Cristina Fernandez, para cuando se incendiaron pastizales y cuyo humo alcanzó a Buenos Aires (abril, 2008), dijo que esta humareda era producto de la lesa naturaleza humana, además, en este mismo discurso, mencionó que lo ocurrido difería de la nube que, alguna vez, se impuso sobre no sé qué población de la República, en efecto, difería pues esta otra nube de humo se debía a la natural erupción de un volcán, cabe recalcarlo, chileno. (El Volcán Hudson, agosto, 1991).
Semanas después de esta intervención, el volcán Chaitén desola sus alrededores, alcanzando su humareda la mismísima nación argentina. (mayo, 2008)

En conclusión, la señora K. se adelantó a los hechos que, hoy por hoy, golpean la zona; puso sobre relieve la realidad volcánica del país vecino. Por esto, si es que hubiera feedback entre la naturaleza y el ser humano, en este escenario se ha dado a ojos vista; el volcán Chaitén no tardó en respaldar con hechos la retórica de la presidenta che.

Sobre azul

Mi jefa me dio el sobre azul y yo lo tiré, sin abrirlo, por la misma ventana. El sobre descendió planeando los dieciocho pisos, tras los cuales tocó el suelo.
De allí lo recogió Luis quien, al leer su desatado contenido, quedó boquiabierto. Si no era a él, ¿a quién iba dirigida la misiva? Luis miró en derredor con desconfianza, todos vamos por la cuerda floja, dijo y sintió lástima por el despedido, ahora probablemente censante. La corbata, de pronto, se convierte en un arma automática.

Me habían despedido y quedaba a la deriba.
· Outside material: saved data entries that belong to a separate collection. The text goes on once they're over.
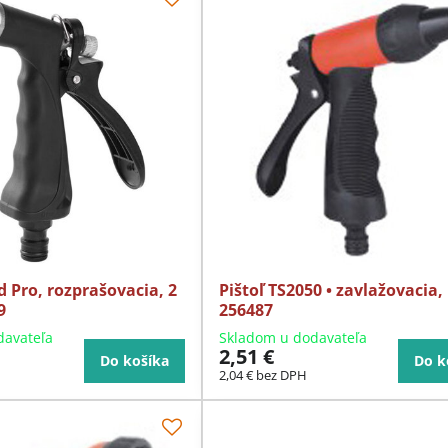
d Pro, rozprašovacia, 2
Pištoľ TS2050 • zavlažovacia,
9
256487
davateľa
Skladom u dodavateľa
2,51 €
Do košíka
Do k
2,04 €
bez DPH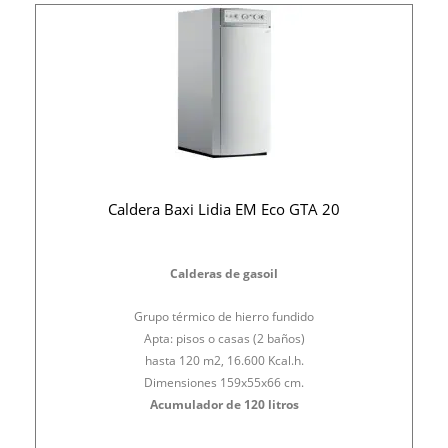
Caldera Baxi Lidia EM Eco GTA 20
Calderas de gasoil
Grupo térmico de hierro fundido
Apta: pisos o casas (2 baños)
hasta 120 m2, 16.600 Kcal.h.
Dimensiones 159x55x66 cm.
Acumulador de 120 litros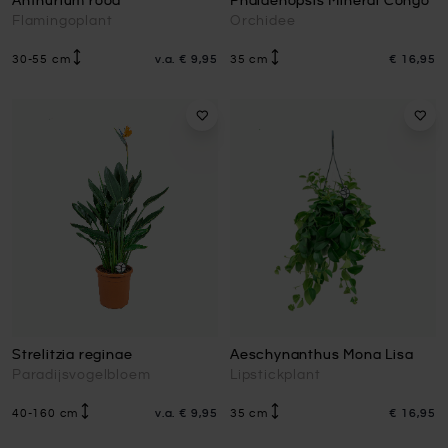
Anthurium rood
Phalaenopsis Mineral Congo
Flamingoplant
Orchidee
30-55 cm
v.a.
€ 9,95
35 cm
€ 16,95
Strelitzia reginae
Aeschynanthus Mona Lisa
Paradijsvogelbloem
Lipstickplant
40-160 cm
v.a.
€ 9,95
35 cm
€ 16,95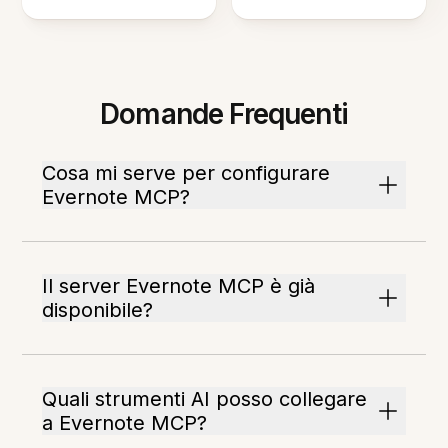
Domande Frequenti
Cosa mi serve per configurare
Evernote MCP?
Il server Evernote MCP è già
disponibile?
Quali strumenti AI posso collegare
a Evernote MCP?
Luis había guardado el sobre en uno de los bolsillos de su chaqueta, y lo llevaba como quien lleva una curiosidad lista para ser expuesta. Llegó a su departamento, vació sus bolsillos en la mesa -según la costumbre que tenía, y entre los papelitos vio ese de color azulado y recordó su contenido: "A causa de las expensas hechas, que dieron pérdidas,
su finiquito le será depositado el día hábil que sigue. Atte. La Dirección"
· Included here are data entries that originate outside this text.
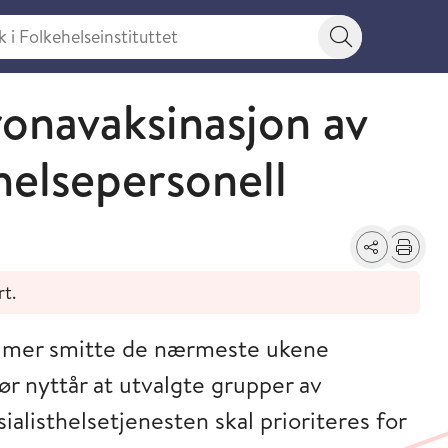
 Folkehelseinstituttet
Søkeknapp
onavaksinasjon av
helsepersonell
Del
Skriv ut
rt.
or mer smitte de nærmeste ukene
ør nyttår at utvalgte grupper av
alisthelsetjenesten skal prioriteres for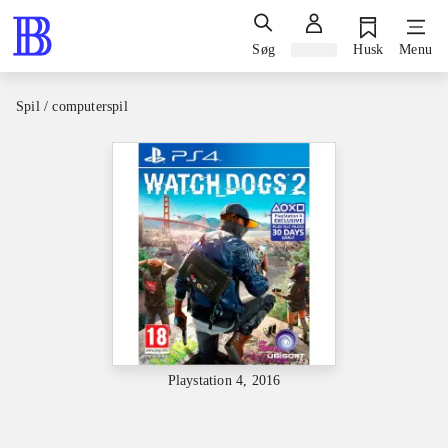
Søg
Log ind
Husk
Menu
Spil / computerspil
Playstation 4, 2016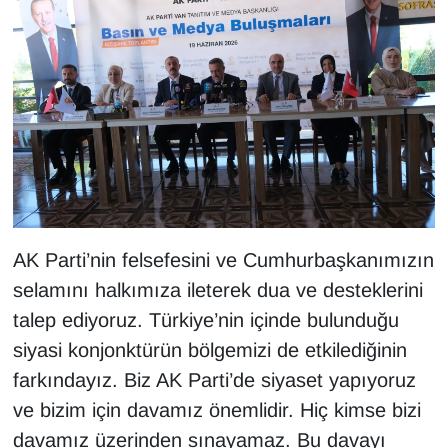
AK Parti’nin felsefesini ve Cumhurbaşkanımızın
selamını halkımıza ileterek dua ve desteklerini
talep ediyoruz. Türkiye’nin içinde bulunduğu
siyasi konjonktürün bölgemizi de etkilediğinin
farkındayız. Biz AK Parti’de siyaset yapıyoruz
ve bizim için davamız önemlidir. Hiç kimse bizi
davamız üzerinden sınayamaz. Bu davayı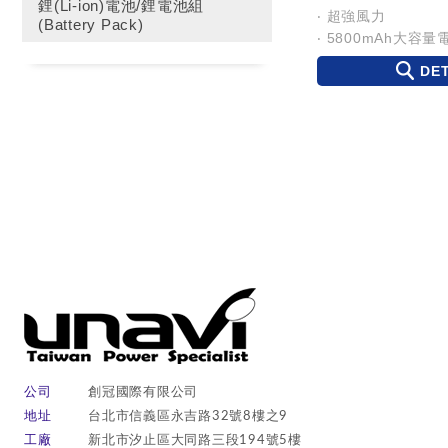
鋰(Li-ion)電池/鋰電池組
‧ 超強風力
(Battery Pack)
‧ 5800mAh大容量
‧ 可直立/可折疊
DET
‧ 加上掛繩即變掛脖
公司
創冠國際有限公司
地址
台北市信義區永吉路32號8樓之9
工廠
新北市汐止區大同路三段194號5樓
Pero la cosa es que tiré el sobre por la misma ventana, y empaqué sin levantar la vista, como a quien le son descubiertas mentiras hiperbólicas. Me retiré en silencio. Abajo busqué el sobre sin dar con él. Total, concluí, su lectura no hará que recobre mi puesto.

A Luis, después de leer, le dio por creer que todo era una humorada. Los sobres azules como aviso de despido no se dan en realidad.